» Problem statement:
Rewrite the lines below, changing every "pose" to "view" and leaving everything else unchanged.

##### Records to process #####

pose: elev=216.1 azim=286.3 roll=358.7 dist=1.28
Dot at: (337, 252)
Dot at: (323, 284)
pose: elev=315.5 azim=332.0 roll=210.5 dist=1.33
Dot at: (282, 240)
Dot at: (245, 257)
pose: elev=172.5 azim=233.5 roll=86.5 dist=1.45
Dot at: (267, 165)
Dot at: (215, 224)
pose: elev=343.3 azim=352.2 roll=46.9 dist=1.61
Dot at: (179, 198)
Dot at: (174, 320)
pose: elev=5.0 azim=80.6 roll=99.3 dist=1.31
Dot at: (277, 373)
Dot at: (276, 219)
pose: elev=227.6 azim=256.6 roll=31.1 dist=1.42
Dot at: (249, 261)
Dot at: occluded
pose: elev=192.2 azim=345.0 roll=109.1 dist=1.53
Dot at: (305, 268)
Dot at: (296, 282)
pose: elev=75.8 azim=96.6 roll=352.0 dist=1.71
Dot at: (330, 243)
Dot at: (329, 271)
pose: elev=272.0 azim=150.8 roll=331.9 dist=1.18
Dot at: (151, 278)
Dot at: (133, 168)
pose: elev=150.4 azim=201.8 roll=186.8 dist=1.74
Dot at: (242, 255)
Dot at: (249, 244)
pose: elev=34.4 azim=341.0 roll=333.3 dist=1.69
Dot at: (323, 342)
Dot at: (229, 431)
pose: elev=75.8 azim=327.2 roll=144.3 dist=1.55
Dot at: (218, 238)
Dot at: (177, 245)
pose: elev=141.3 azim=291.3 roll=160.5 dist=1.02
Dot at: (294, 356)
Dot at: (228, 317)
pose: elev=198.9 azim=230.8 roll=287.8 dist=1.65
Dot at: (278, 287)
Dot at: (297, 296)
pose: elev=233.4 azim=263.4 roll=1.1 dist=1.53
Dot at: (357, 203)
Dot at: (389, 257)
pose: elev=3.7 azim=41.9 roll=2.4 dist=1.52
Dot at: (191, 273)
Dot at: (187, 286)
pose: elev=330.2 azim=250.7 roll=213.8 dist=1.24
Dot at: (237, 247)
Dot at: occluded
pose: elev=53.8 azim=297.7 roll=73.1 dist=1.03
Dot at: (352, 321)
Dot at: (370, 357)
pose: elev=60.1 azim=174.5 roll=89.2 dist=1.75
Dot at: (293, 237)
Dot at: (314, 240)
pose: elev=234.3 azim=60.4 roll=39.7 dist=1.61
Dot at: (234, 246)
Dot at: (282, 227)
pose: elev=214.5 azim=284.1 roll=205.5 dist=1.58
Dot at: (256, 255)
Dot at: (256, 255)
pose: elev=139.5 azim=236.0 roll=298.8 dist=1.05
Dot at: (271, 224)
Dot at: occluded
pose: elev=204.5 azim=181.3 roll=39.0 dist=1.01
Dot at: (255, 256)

#####

» Reply to the task:
view: elev=216.1 azim=286.3 roll=358.7 dist=1.28
Dot at: (337, 252)
Dot at: (323, 284)
view: elev=315.5 azim=332.0 roll=210.5 dist=1.33
Dot at: (282, 240)
Dot at: (245, 257)
view: elev=172.5 azim=233.5 roll=86.5 dist=1.45
Dot at: (267, 165)
Dot at: (215, 224)
view: elev=343.3 azim=352.2 roll=46.9 dist=1.61
Dot at: (179, 198)
Dot at: (174, 320)
view: elev=5.0 azim=80.6 roll=99.3 dist=1.31
Dot at: (277, 373)
Dot at: (276, 219)
view: elev=227.6 azim=256.6 roll=31.1 dist=1.42
Dot at: (249, 261)
Dot at: occluded
view: elev=192.2 azim=345.0 roll=109.1 dist=1.53
Dot at: (305, 268)
Dot at: (296, 282)
view: elev=75.8 azim=96.6 roll=352.0 dist=1.71
Dot at: (330, 243)
Dot at: (329, 271)
view: elev=272.0 azim=150.8 roll=331.9 dist=1.18
Dot at: (151, 278)
Dot at: (133, 168)
view: elev=150.4 azim=201.8 roll=186.8 dist=1.74
Dot at: (242, 255)
Dot at: (249, 244)
view: elev=34.4 azim=341.0 roll=333.3 dist=1.69
Dot at: (323, 342)
Dot at: (229, 431)
view: elev=75.8 azim=327.2 roll=144.3 dist=1.55
Dot at: (218, 238)
Dot at: (177, 245)
view: elev=141.3 azim=291.3 roll=160.5 dist=1.02
Dot at: (294, 356)
Dot at: (228, 317)
view: elev=198.9 azim=230.8 roll=287.8 dist=1.65
Dot at: (278, 287)
Dot at: (297, 296)
view: elev=233.4 azim=263.4 roll=1.1 dist=1.53
Dot at: (357, 203)
Dot at: (389, 257)
view: elev=3.7 azim=41.9 roll=2.4 dist=1.52
Dot at: (191, 273)
Dot at: (187, 286)
view: elev=330.2 azim=250.7 roll=213.8 dist=1.24
Dot at: (237, 247)
Dot at: occluded
view: elev=53.8 azim=297.7 roll=73.1 dist=1.03
Dot at: (352, 321)
Dot at: (370, 357)
view: elev=60.1 azim=174.5 roll=89.2 dist=1.75
Dot at: (293, 237)
Dot at: (314, 240)
view: elev=234.3 azim=60.4 roll=39.7 dist=1.61
Dot at: (234, 246)
Dot at: (282, 227)
view: elev=214.5 azim=284.1 roll=205.5 dist=1.58
Dot at: (256, 255)
Dot at: (256, 255)
view: elev=139.5 azim=236.0 roll=298.8 dist=1.05
Dot at: (271, 224)
Dot at: occluded
view: elev=204.5 azim=181.3 roll=39.0 dist=1.01
Dot at: (255, 256)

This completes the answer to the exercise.